Os segundos e terceiros passos, a partir daí, buscam soluções que melhorem o conforto térmico. Mais uma vez entra o projeto de arquitetura. Trabalhar uma envoltória nas cinco faixadas que sejam adequadas, também, à questão da insolação. Têm faixadas que recebem mais luz solar, outras que recebem menos, não necessariamente eu tenho que precificar o mesmo processo construtivo ou o mesmo tipo de material. Eu tenho que adequar o meu projeto de arquitetura à posição do nascer e do pôr do Sol.
Em questões da engenharia, adequada à uma iluminação natural, um projeto de iluminação artificial adequado, com densidade de potência correta, também irá trazer ganhos para a saúde, pois a iluminação artificial não vai prejudicar a qualidade visual do usuário e ao mesmo tempo representa uma redução do uso energético de 10% a 15%.
Sem falar que em edifícios residenciais existem soluções para a água. Soluções simples, como bacias de dual flux, equipamentos com redução do consumo de água, por exemplo, arejadores, restritores de vazão, medição individualizada de água. São soluções extremamente simples que não necessitam de espaço, que é um problema quando falamos em sustentabilidade. Tal solução é adequada, como utilizar uma placa solar, uma placa fotovoltaica, mas vou perder área. Aí tem a discussão do que é melhor e o que não é.
Portanto, vamos deixar essas tecnologias como reúso de águas cinzas, reúso de águas negras para um segundo patamar. Pois existem questões técnicas, de projetos e até normativas. Mas, essas soluções são muito básicas, não aumentam o custo da obra e podem levar à uma redução de consumo energético de 25% e uma redução de consumo de água entre 30% e 40%, sem incremento de custo na construção. Simplesmente por ter uma boa solução do projeto de arquitetura e especificações adequadas para iluminação e mecanismos para o funcionamento da questão da água na edificação.
Como é possível obter equilíbrio social e econômico em um projeto?

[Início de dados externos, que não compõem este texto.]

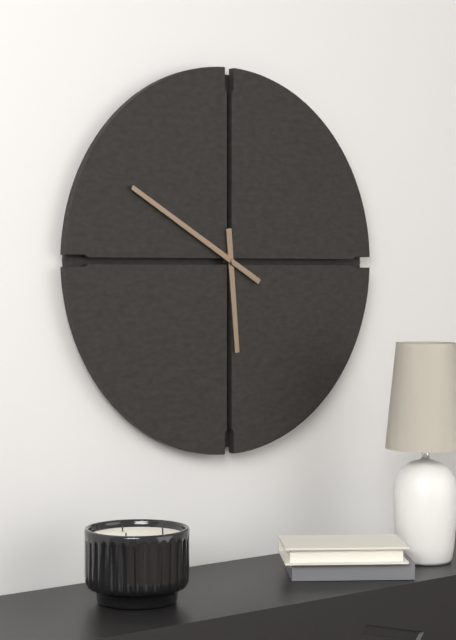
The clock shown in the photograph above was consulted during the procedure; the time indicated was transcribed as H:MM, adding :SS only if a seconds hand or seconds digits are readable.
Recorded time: 5:50
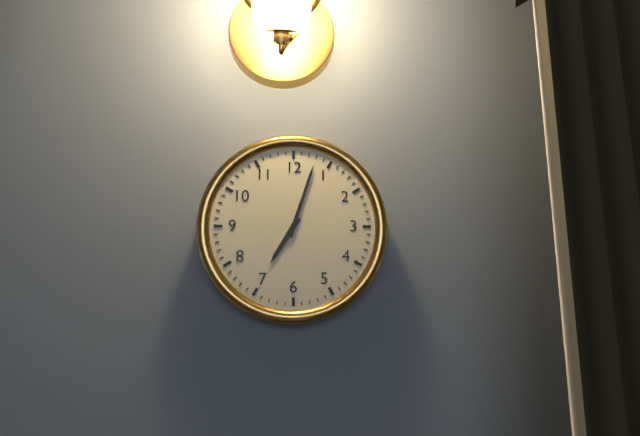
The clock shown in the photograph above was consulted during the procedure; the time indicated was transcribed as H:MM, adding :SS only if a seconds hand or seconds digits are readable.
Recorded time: 7:03
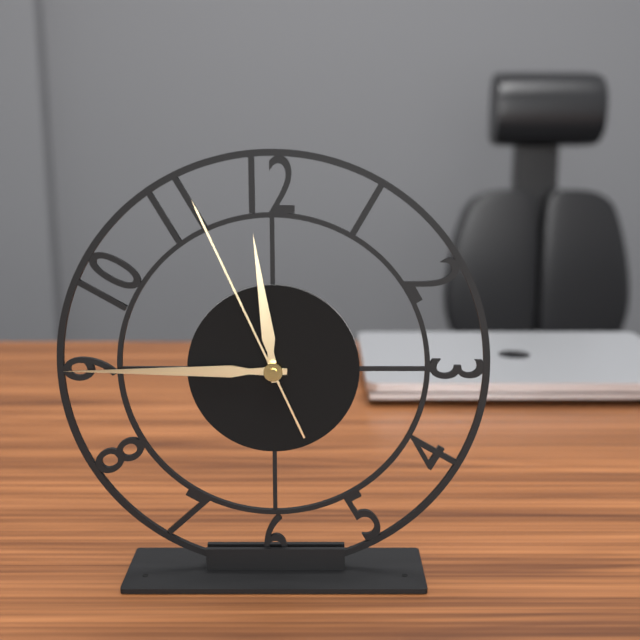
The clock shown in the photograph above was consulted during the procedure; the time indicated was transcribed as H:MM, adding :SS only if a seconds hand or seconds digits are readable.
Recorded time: 11:45:56
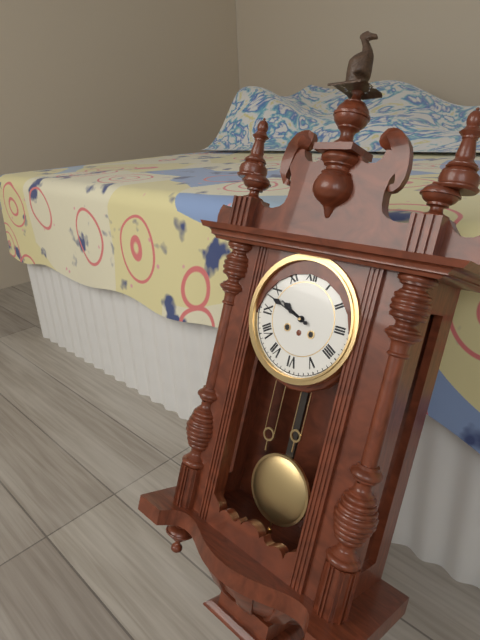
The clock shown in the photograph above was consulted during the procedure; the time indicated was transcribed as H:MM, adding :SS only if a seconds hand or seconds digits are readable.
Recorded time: 9:48
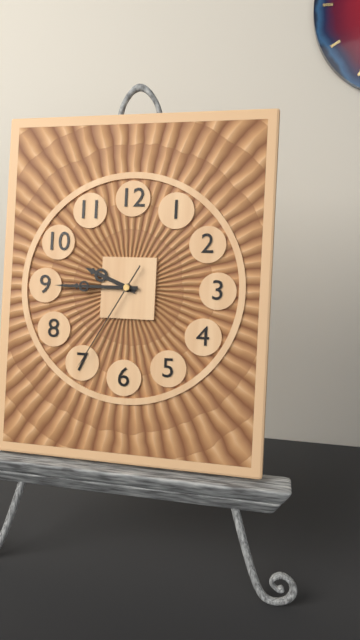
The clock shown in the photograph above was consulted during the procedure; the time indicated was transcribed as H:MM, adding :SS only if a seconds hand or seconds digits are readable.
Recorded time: 9:45:35
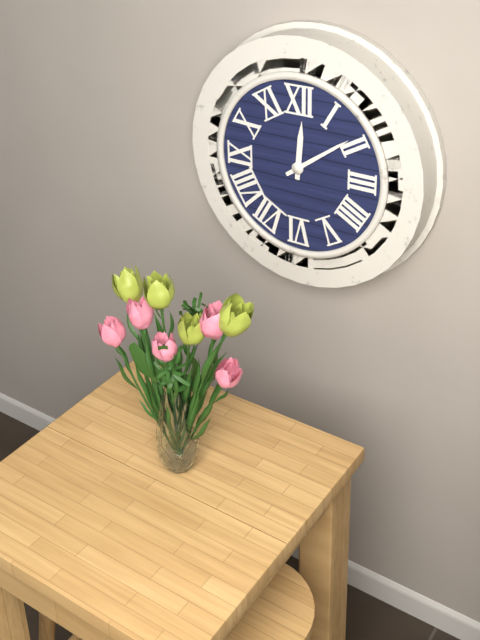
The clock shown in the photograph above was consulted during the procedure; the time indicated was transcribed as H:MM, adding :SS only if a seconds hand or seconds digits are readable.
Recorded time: 12:09
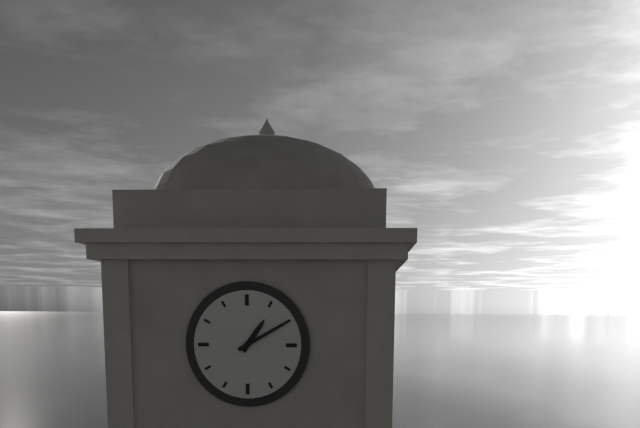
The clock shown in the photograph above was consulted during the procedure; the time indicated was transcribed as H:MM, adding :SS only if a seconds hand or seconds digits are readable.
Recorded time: 1:10
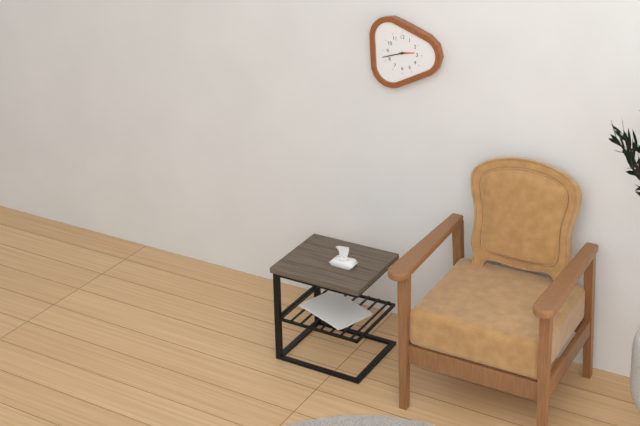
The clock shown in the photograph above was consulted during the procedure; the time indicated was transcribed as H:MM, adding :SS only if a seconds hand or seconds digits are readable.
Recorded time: 2:42
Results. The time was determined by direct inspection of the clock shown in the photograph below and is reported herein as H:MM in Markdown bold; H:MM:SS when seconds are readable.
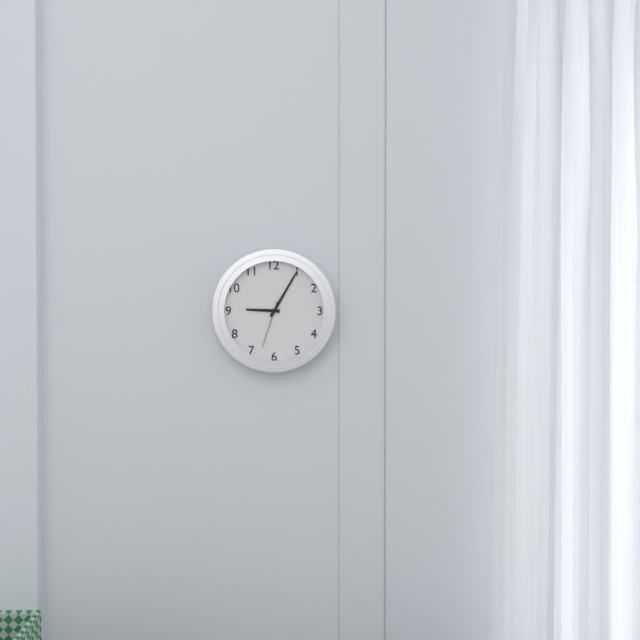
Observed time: **9:05**
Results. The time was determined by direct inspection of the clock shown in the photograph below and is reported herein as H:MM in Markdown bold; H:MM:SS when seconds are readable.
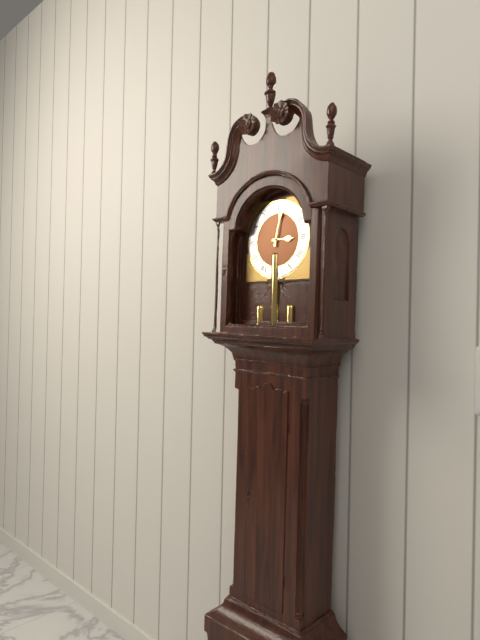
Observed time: **3:02**
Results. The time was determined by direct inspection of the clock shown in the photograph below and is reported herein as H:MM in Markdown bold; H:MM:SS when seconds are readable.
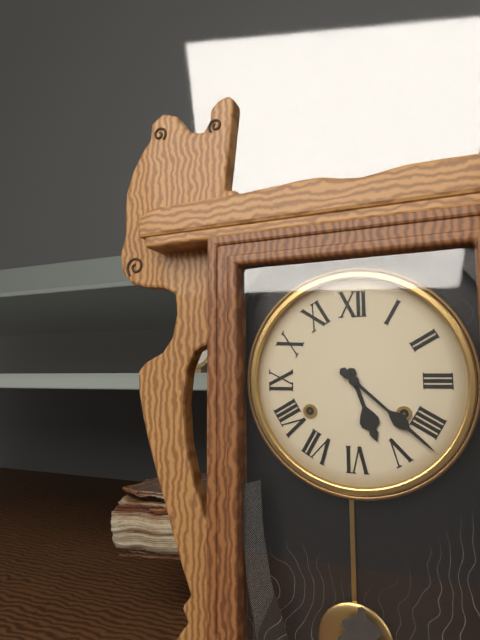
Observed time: **5:22**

Para ser sustentável, obrigatoriamente, é preciso caminhar junto. Eu não posso dizer que uma edificação é sustentável se não tiver retorno econômico. Da mesma forma, não considero uma edificação sustentável se não houver respeito ao meio ambiente e ao aspecto social. O que precisamos é fazer a conta de forma diferenciada.
Meu empreendimento tem uma vida útil de quanto? Para ele funcionar e ser viável economicamente, a minha solução sustentável precisa dar um payback de quanto tempo? Vamos fazer essa conta. Ou uma outra linha de raciocínio: uma construção tradicional, sem levar em conta os requisitos de sustentabilidade, gera quanto de desperdício no canteiro de obras? Tanto de tempo, como de material. Se eu for implementar uma solução sustentável, tenho que mensurar qual é o ganho, tanto de produtividade, como de redução de desperdício de material.
Então, é preciso fazer a conta de quanto custa a minha solução sustentável, acrescentando mais no meu orçamento, quais os benefícios dela. Nos últimos 11 anos em que trabalho com projetos sustentáveis, todos os balanços dos empreendimentos foram positivos. Eu não tenho uma obra que apresentou um balanço negativo.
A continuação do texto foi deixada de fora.